▸ Exercise instructions
Output each entry below as it stands, leaving out every picture.
Dataset extract START
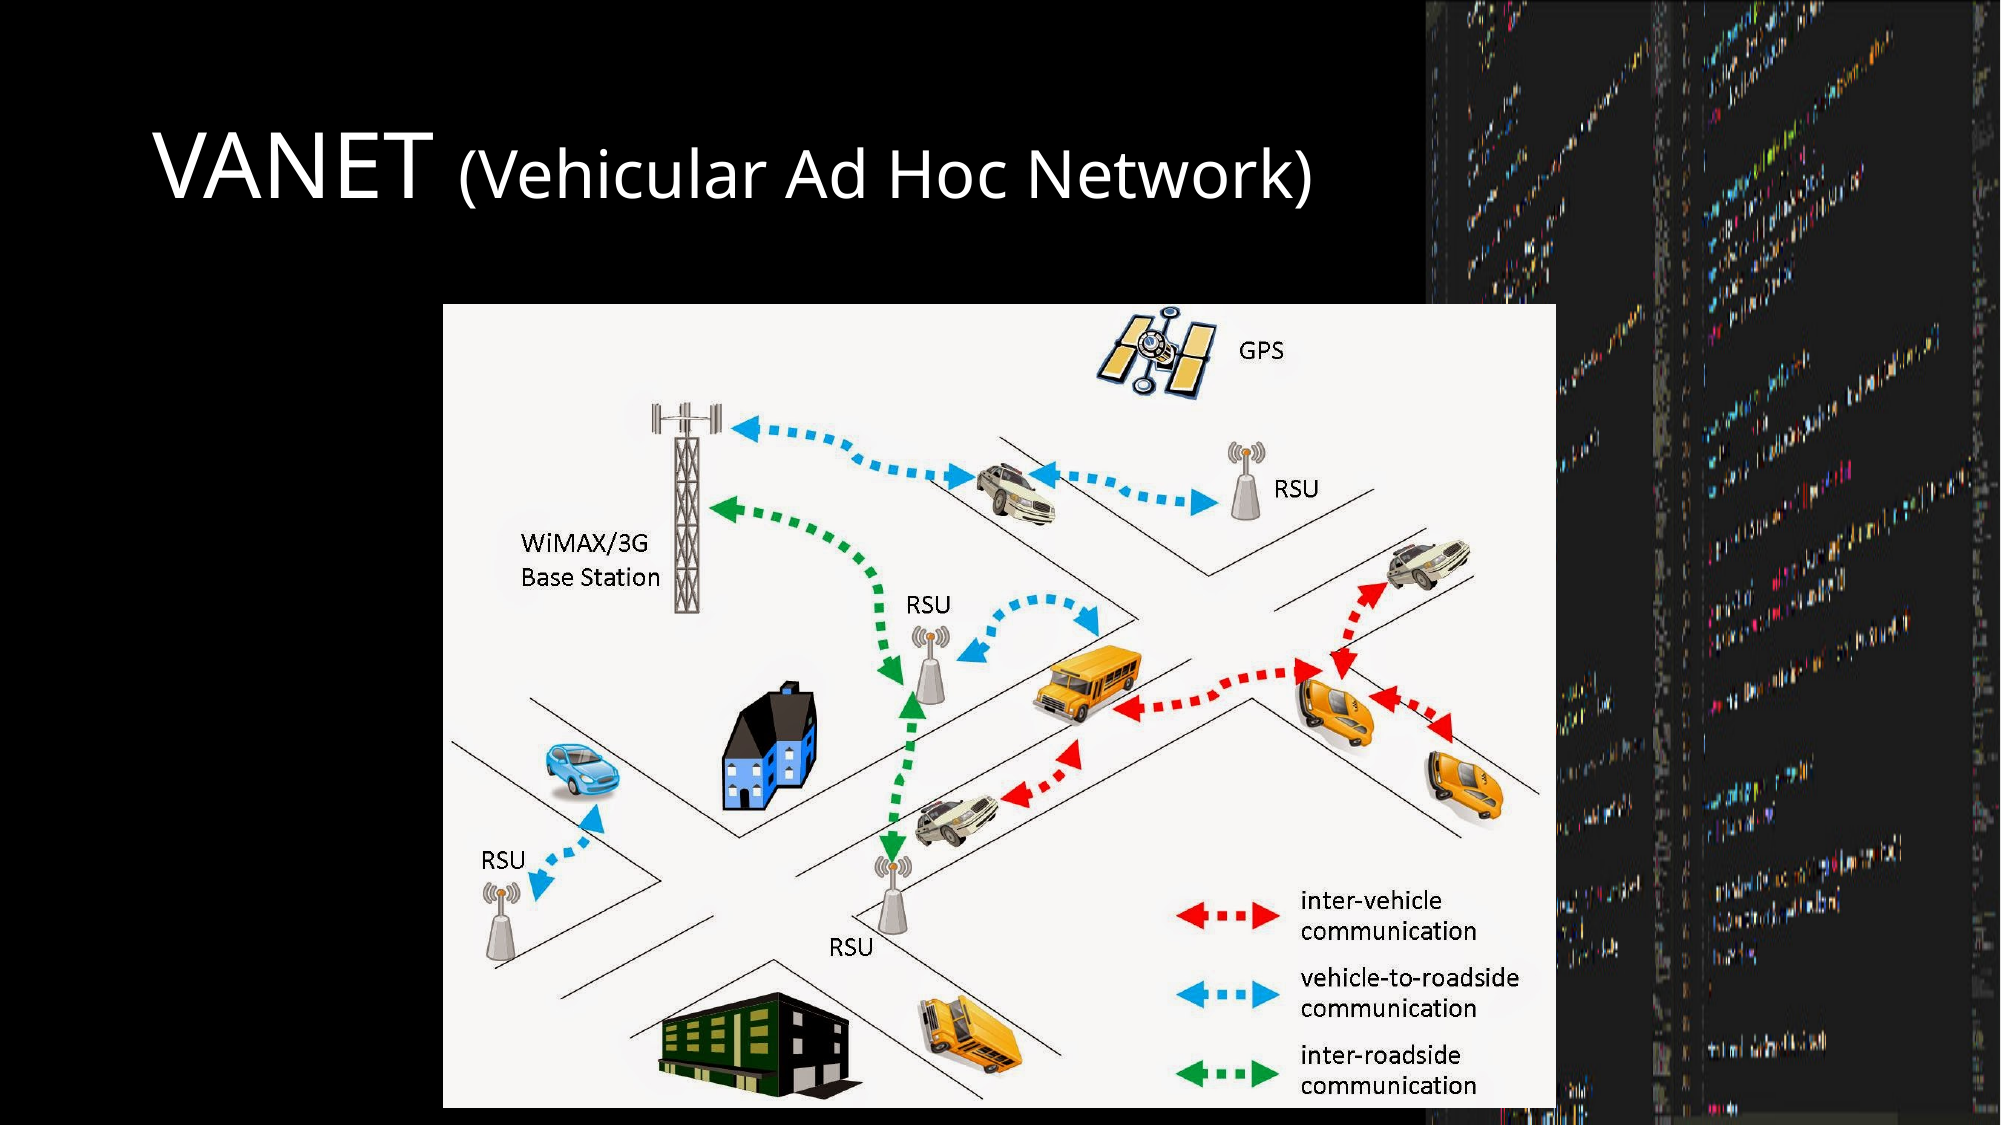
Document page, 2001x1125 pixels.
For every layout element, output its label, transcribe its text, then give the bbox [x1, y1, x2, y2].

title VANET (Vehicular Ad Hoc Network) [137, 59, 1863, 278]
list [443, 304, 1557, 1108]
picture [0, 0, 2001, 1125]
Dataset extract END
▸ Output
Document page, 2001x1125 pixels.
For every layout element, output its label, transcribe its text, then give the bbox [x1, y1, x2, y2].

title VANET (Vehicular Ad Hoc Network) [137, 59, 1863, 278]
list [443, 304, 1557, 1108]
picture [0, 0, 2001, 1125]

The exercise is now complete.